[Data listing]

· · · ·

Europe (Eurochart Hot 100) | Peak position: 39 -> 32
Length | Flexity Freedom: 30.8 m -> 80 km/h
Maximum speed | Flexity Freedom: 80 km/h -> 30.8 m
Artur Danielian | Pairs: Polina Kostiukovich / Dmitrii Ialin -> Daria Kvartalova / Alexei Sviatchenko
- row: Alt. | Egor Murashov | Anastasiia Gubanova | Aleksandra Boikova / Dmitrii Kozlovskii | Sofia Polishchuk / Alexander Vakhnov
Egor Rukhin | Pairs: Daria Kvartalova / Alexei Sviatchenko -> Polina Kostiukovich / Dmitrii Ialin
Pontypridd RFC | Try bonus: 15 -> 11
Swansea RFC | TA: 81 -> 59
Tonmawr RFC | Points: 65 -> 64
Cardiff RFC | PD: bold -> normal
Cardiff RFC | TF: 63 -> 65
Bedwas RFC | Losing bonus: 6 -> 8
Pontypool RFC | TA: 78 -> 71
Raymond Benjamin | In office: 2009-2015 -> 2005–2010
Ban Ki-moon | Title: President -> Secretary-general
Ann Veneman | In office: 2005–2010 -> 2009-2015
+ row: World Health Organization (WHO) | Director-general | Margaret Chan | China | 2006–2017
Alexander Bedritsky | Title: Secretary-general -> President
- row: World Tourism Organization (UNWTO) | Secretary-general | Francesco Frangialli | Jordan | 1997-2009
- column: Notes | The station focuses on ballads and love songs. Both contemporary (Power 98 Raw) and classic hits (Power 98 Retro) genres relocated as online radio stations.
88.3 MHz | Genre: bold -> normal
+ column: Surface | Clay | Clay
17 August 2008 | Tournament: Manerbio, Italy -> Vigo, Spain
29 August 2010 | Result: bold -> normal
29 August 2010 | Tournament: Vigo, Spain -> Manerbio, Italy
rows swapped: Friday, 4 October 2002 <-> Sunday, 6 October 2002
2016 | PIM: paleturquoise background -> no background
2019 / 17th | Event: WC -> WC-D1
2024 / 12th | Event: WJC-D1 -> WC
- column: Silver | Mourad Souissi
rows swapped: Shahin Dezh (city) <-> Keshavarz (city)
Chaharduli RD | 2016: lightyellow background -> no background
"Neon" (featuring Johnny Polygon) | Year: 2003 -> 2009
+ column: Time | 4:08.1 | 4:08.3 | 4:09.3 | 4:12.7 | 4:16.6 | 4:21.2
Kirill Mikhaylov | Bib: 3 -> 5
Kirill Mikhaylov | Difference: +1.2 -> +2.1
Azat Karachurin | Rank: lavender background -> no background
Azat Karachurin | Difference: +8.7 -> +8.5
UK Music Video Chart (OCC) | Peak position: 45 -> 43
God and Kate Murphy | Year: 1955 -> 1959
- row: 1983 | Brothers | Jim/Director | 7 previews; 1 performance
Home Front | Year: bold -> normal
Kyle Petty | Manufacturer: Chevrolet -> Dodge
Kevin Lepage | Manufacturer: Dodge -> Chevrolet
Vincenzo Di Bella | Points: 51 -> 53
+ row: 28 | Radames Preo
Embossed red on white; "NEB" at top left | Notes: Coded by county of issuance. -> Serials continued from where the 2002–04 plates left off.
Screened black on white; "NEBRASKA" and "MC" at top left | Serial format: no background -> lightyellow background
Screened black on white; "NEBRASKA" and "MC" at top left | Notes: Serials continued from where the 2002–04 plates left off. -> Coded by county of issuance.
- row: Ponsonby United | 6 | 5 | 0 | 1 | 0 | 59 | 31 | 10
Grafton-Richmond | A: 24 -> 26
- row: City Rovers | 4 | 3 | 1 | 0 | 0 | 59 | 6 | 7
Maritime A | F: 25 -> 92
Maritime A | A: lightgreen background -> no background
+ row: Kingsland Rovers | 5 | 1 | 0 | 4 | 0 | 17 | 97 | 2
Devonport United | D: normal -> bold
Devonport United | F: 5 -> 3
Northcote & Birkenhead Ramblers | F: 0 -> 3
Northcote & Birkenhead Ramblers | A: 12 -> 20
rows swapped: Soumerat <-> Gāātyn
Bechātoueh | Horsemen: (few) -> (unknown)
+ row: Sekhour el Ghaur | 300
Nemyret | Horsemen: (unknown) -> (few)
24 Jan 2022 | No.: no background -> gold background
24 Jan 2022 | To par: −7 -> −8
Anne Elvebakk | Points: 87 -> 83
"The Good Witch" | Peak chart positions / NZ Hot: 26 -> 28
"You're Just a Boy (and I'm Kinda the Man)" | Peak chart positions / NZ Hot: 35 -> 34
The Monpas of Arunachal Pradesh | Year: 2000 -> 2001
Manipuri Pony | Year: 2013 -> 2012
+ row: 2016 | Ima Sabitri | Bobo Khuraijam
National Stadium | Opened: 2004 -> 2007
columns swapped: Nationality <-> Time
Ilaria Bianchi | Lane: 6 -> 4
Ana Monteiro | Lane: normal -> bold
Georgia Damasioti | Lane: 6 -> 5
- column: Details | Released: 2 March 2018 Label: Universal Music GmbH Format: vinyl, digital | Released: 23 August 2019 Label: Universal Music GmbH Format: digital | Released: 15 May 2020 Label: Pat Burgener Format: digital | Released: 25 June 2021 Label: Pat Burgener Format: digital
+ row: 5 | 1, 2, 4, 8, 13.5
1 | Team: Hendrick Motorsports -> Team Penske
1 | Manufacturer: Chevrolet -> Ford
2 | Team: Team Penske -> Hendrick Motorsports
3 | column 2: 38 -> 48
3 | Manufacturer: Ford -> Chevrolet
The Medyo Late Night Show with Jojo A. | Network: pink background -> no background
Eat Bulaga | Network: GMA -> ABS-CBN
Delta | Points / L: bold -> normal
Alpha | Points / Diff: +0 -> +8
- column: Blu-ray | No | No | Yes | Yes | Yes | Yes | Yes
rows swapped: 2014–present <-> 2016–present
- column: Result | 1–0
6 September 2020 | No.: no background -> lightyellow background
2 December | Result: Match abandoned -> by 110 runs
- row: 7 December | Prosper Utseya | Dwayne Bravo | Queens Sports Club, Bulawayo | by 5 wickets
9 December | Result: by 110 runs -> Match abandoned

· · · ·

● GOAL:
Could you transcribe every line of the material above word for word, with nothing changed?

● PROBLEM SOLUTION:
Europe (Eurochart Hot 100) | Peak position: 39 -> 32
Length | Flexity Freedom: 30.8 m -> 80 km/h
Maximum speed | Flexity Freedom: 80 km/h -> 30.8 m
Artur Danielian | Pairs: Polina Kostiukovich / Dmitrii Ialin -> Daria Kvartalova / Alexei Sviatchenko
- row: Alt. | Egor Murashov | Anastasiia Gubanova | Aleksandra Boikova / Dmitrii Kozlovskii | Sofia Polishchuk / Alexander Vakhnov
Egor Rukhin | Pairs: Daria Kvartalova / Alexei Sviatchenko -> Polina Kostiukovich / Dmitrii Ialin
Pontypridd RFC | Try bonus: 15 -> 11
Swansea RFC | TA: 81 -> 59
Tonmawr RFC | Points: 65 -> 64
Cardiff RFC | PD: bold -> normal
Cardiff RFC | TF: 63 -> 65
Bedwas RFC | Losing bonus: 6 -> 8
Pontypool RFC | TA: 78 -> 71
Raymond Benjamin | In office: 2009-2015 -> 2005–2010
Ban Ki-moon | Title: President -> Secretary-general
Ann Veneman | In office: 2005–2010 -> 2009-2015
+ row: World Health Organization (WHO) | Director-general | Margaret Chan | China | 2006–2017
Alexander Bedritsky | Title: Secretary-general -> President
- row: World Tourism Organization (UNWTO) | Secretary-general | Francesco Frangialli | Jordan | 1997-2009
- column: Notes | The station focuses on ballads and love songs. Both contemporary (Power 98 Raw) and classic hits (Power 98 Retro) genres relocated as online radio stations.
88.3 MHz | Genre: bold -> normal
+ column: Surface | Clay | Clay
17 August 2008 | Tournament: Manerbio, Italy -> Vigo, Spain
29 August 2010 | Result: bold -> normal
29 August 2010 | Tournament: Vigo, Spain -> Manerbio, Italy
rows swapped: Friday, 4 October 2002 <-> Sunday, 6 October 2002
2016 | PIM: paleturquoise background -> no background
2019 / 17th | Event: WC -> WC-D1
2024 / 12th | Event: WJC-D1 -> WC
- column: Silver | Mourad Souissi
rows swapped: Shahin Dezh (city) <-> Keshavarz (city)
Chaharduli RD | 2016: lightyellow background -> no background
"Neon" (featuring Johnny Polygon) | Year: 2003 -> 2009
+ column: Time | 4:08.1 | 4:08.3 | 4:09.3 | 4:12.7 | 4:16.6 | 4:21.2
Kirill Mikhaylov | Bib: 3 -> 5
Kirill Mikhaylov | Difference: +1.2 -> +2.1
Azat Karachurin | Rank: lavender background -> no background
Azat Karachurin | Difference: +8.7 -> +8.5
UK Music Video Chart (OCC) | Peak position: 45 -> 43
God and Kate Murphy | Year: 1955 -> 1959
- row: 1983 | Brothers | Jim/Director | 7 previews; 1 performance
Home Front | Year: bold -> normal
Kyle Petty | Manufacturer: Chevrolet -> Dodge
Kevin Lepage | Manufacturer: Dodge -> Chevrolet
Vincenzo Di Bella | Points: 51 -> 53
+ row: 28 | Radames Preo
Embossed red on white; "NEB" at top left | Notes: Coded by county of issuance. -> Serials continued from where the 2002–04 plates left off.
Screened black on white; "NEBRASKA" and "MC" at top left | Serial format: no background -> lightyellow background
Screened black on white; "NEBRASKA" and "MC" at top left | Notes: Serials continued from where the 2002–04 plates left off. -> Coded by county of issuance.
- row: Ponsonby United | 6 | 5 | 0 | 1 | 0 | 59 | 31 | 10
Grafton-Richmond | A: 24 -> 26
- row: City Rovers | 4 | 3 | 1 | 0 | 0 | 59 | 6 | 7
Maritime A | F: 25 -> 92
Maritime A | A: lightgreen background -> no background
+ row: Kingsland Rovers | 5 | 1 | 0 | 4 | 0 | 17 | 97 | 2
Devonport United | D: normal -> bold
Devonport United | F: 5 -> 3
Northcote & Birkenhead Ramblers | F: 0 -> 3
Northcote & Birkenhead Ramblers | A: 12 -> 20
rows swapped: Soumerat <-> Gāātyn
Bechātoueh | Horsemen: (few) -> (unknown)
+ row: Sekhour el Ghaur | 300
Nemyret | Horsemen: (unknown) -> (few)
24 Jan 2022 | No.: no background -> gold background
24 Jan 2022 | To par: −7 -> −8
Anne Elvebakk | Points: 87 -> 83
"The Good Witch" | Peak chart positions / NZ Hot: 26 -> 28
"You're Just a Boy (and I'm Kinda the Man)" | Peak chart positions / NZ Hot: 35 -> 34
The Monpas of Arunachal Pradesh | Year: 2000 -> 2001
Manipuri Pony | Year: 2013 -> 2012
+ row: 2016 | Ima Sabitri | Bobo Khuraijam
National Stadium | Opened: 2004 -> 2007
columns swapped: Nationality <-> Time
Ilaria Bianchi | Lane: 6 -> 4
Ana Monteiro | Lane: normal -> bold
Georgia Damasioti | Lane: 6 -> 5
- column: Details | Released: 2 March 2018 Label: Universal Music GmbH Format: vinyl, digital | Released: 23 August 2019 Label: Universal Music GmbH Format: digital | Released: 15 May 2020 Label: Pat Burgener Format: digital | Released: 25 June 2021 Label: Pat Burgener Format: digital
+ row: 5 | 1, 2, 4, 8, 13.5
1 | Team: Hendrick Motorsports -> Team Penske
1 | Manufacturer: Chevrolet -> Ford
2 | Team: Team Penske -> Hendrick Motorsports
3 | column 2: 38 -> 48
3 | Manufacturer: Ford -> Chevrolet
The Medyo Late Night Show with Jojo A. | Network: pink background -> no background
Eat Bulaga | Network: GMA -> ABS-CBN
Delta | Points / L: bold -> normal
Alpha | Points / Diff: +0 -> +8
- column: Blu-ray | No | No | Yes | Yes | Yes | Yes | Yes
rows swapped: 2014–present <-> 2016–present
- column: Result | 1–0
6 September 2020 | No.: no background -> lightyellow background
2 December | Result: Match abandoned -> by 110 runs
- row: 7 December | Prosper Utseya | Dwayne Bravo | Queens Sports Club, Bulawayo | by 5 wickets
9 December | Result: by 110 runs -> Match abandoned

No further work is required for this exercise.